SAP Launches €10B Buyback as Q4 Cloud Revenue Jumps 26% and Backlog Hits €77B

SAPSAP

SAP reported Q4 non-IFRS cloud revenue of €5.61 billion, up 26% at constant currencies, and current cloud backlog rose 25% cc to €21.05 billion, driving total cloud backlog to a record €77.29 billion (up 30% cc). Full-year cloud revenue climbed 26% cc to €21.02 billion and total revenue rose 11% cc to €36.8 billion, while the company initiated a €10 billion share repurchase program.
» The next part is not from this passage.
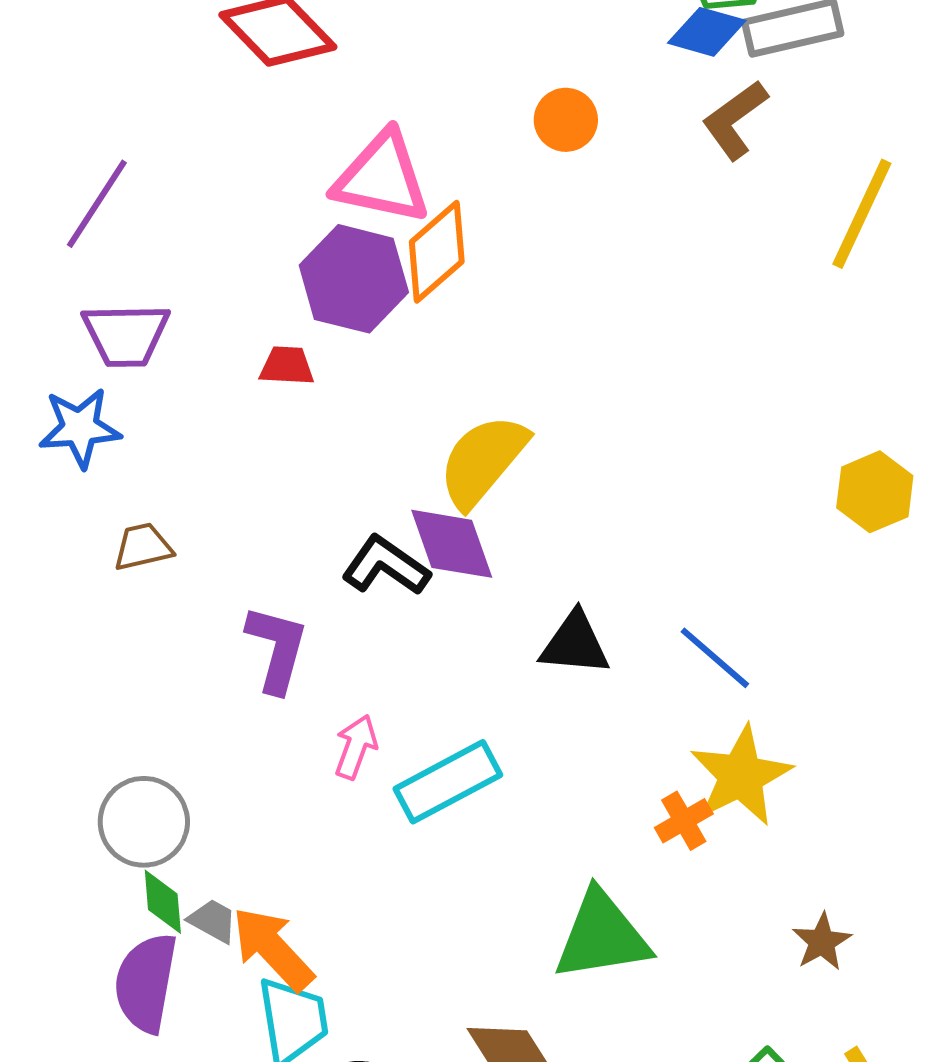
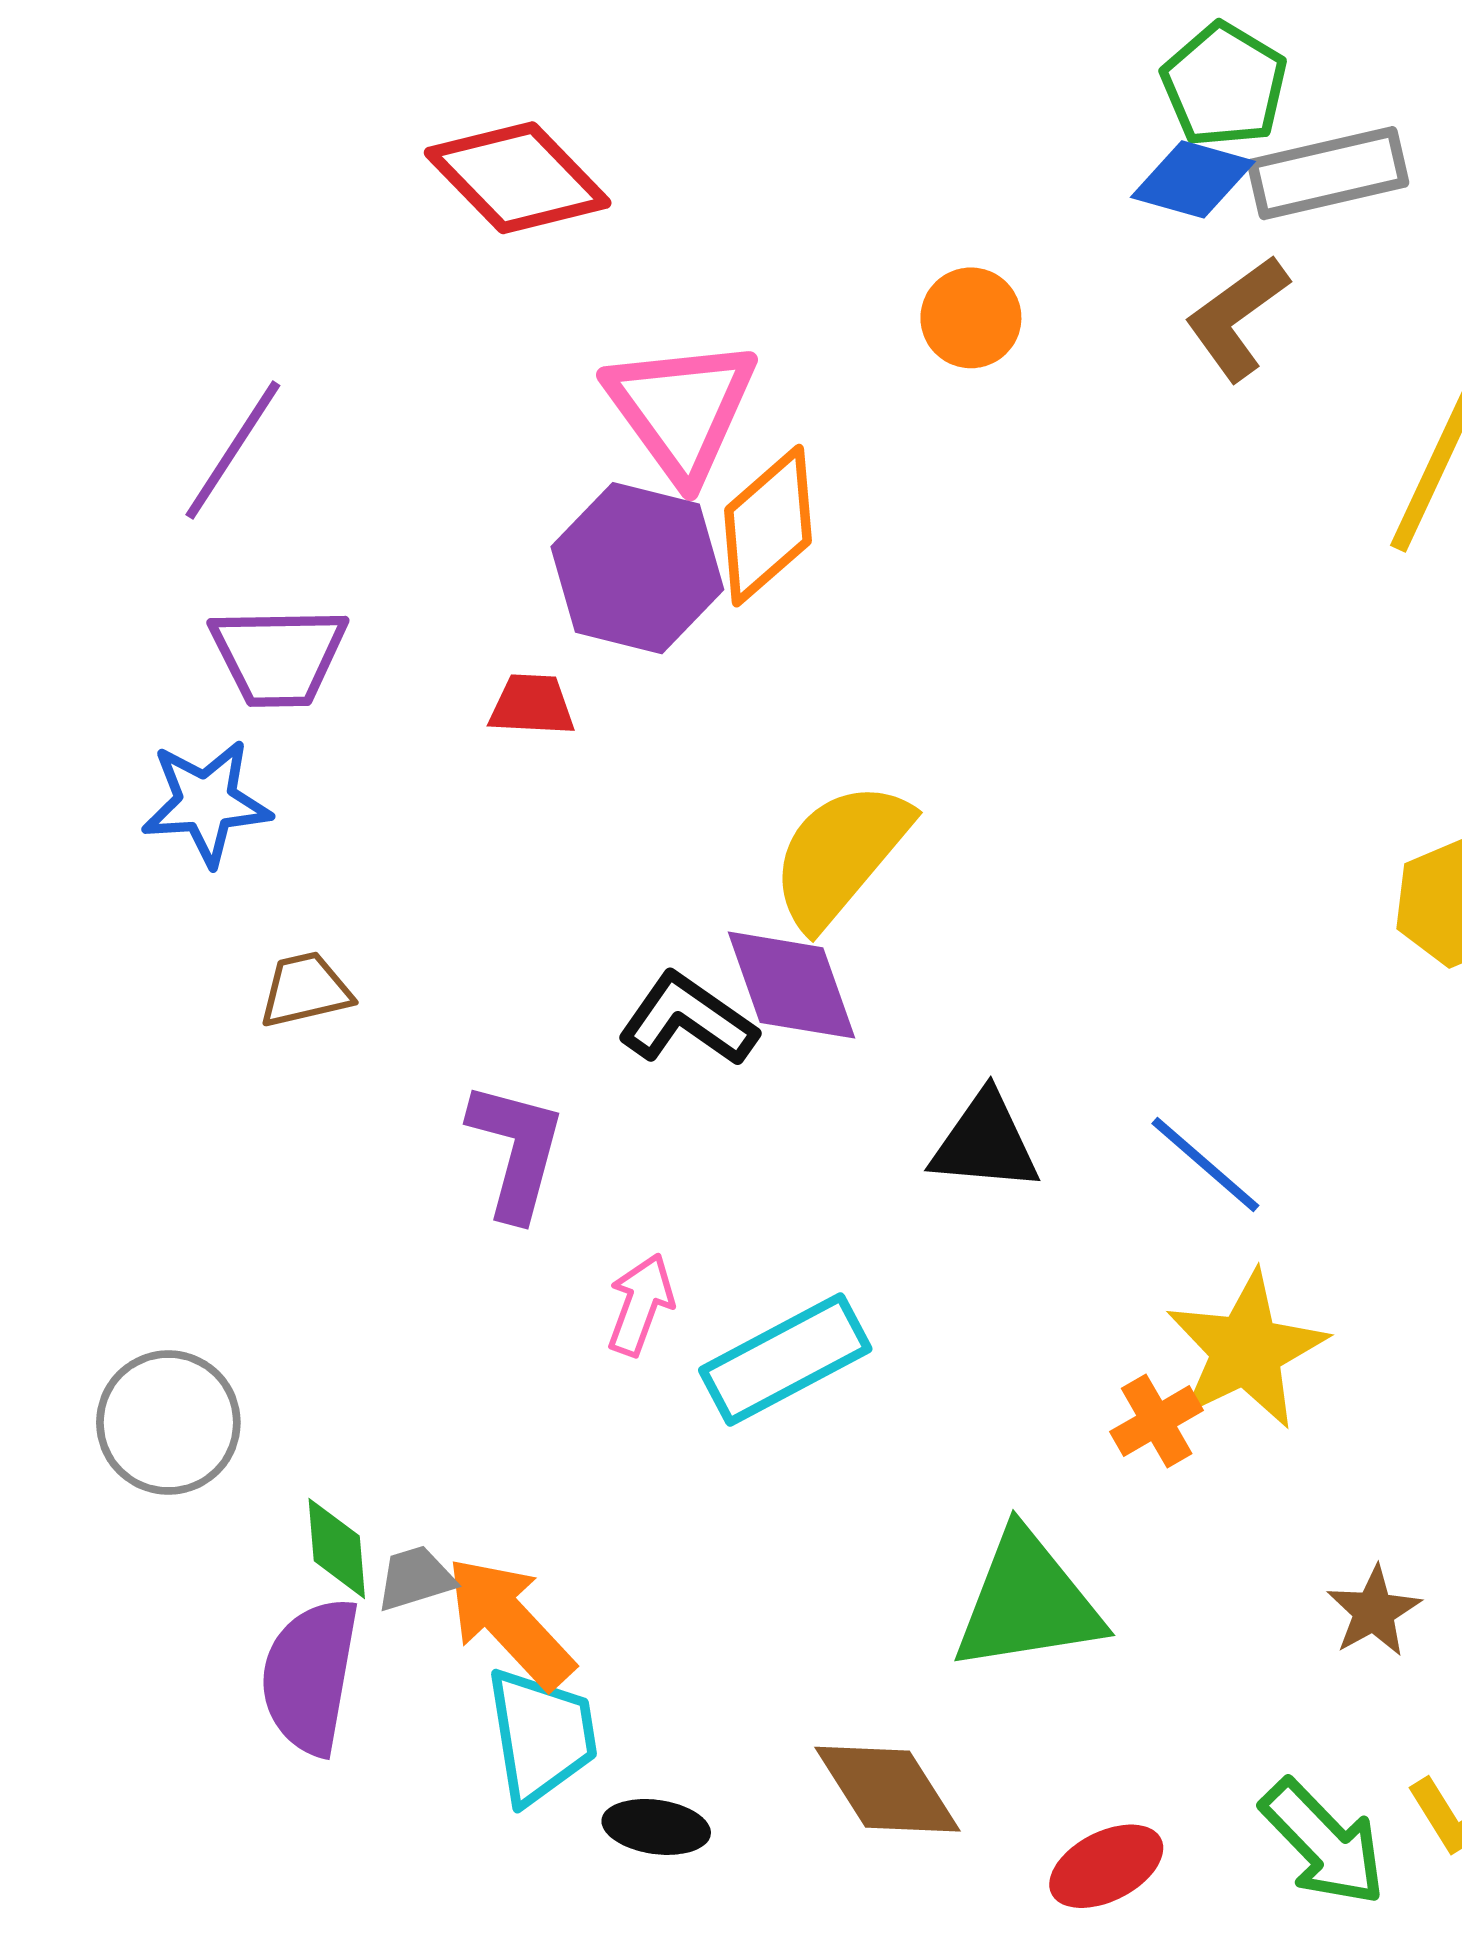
pink triangle: (382, 178) -> (681, 409), turned 42
gray circle: (144, 822) -> (168, 1423), moved
gray trapezoid: (213, 921) -> (415, 1578), turned -46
1. Q4 Earnings Beat Driven by AI and Cloud Adoption

SAP reported fourth-quarter non-IFRS earnings per share of €1.62, up 16% year-on-year, propelled by 19% growth in cloud revenue to €5.61 billion (26% at constant currencies). Cloud ERP Suite revenue climbed 23% to €4.86 billion (30% cc), while total cloud backlog reached €21.05 billion, growing 16% (25% cc). IFRS operating profit increased 27% to €2.55 billion, lifting the IFRS operating margin by 4.9 points to 26.4%, and free cash flow swung to positive €1.03 billion from negative €0.91 billion a year earlier.

2. Stock Declines on Cloud Backlog Miss

Despite robust earnings, SAP’s shares fell nearly 17% in early trading as current cloud backlog growth missed the 26% target, rising only 16%. CEO Christian Klein attributed the shortfall to longer deal cycles for large transformational contracts and legal termination clauses, which together shaved approximately one percentage point off constant-currency backlog growth. This marked the steepest daily decline since October 2020 and left the stock trading at its lowest level since mid-2024.

3. Cautious 2026 Guidance Concerns Investors

For fiscal 2026, SAP guided to cloud revenue growth in the low-to-mid-20% range at constant currencies, below some analyst forecasts for a return to high-20s expansion. Non-IFRS operating profit is expected to advance roughly 15% at constant currencies, reflecting ongoing investments in AI and R&D. Investors have grown wary as the company balances margin preservation with aggressive AI integration—two-thirds of Q4 cloud orders included SAP Business AI.

4. €10 Billion Share Repurchase and Long-Term Strategy

To bolster shareholder returns, SAP announced a new two-year share repurchase program totaling up to €10 billion. The program follows €6 billion repurchased in 2025 and underscores confidence in cash-flow generation, with full-year free cash flow of €8.24 billion (up 95% year-on-year). SAP’s long-term roadmap emphasizes AI-driven process automation, ecosystem partnerships and expansion of sovereign cloud solutions to address geopolitical requirements.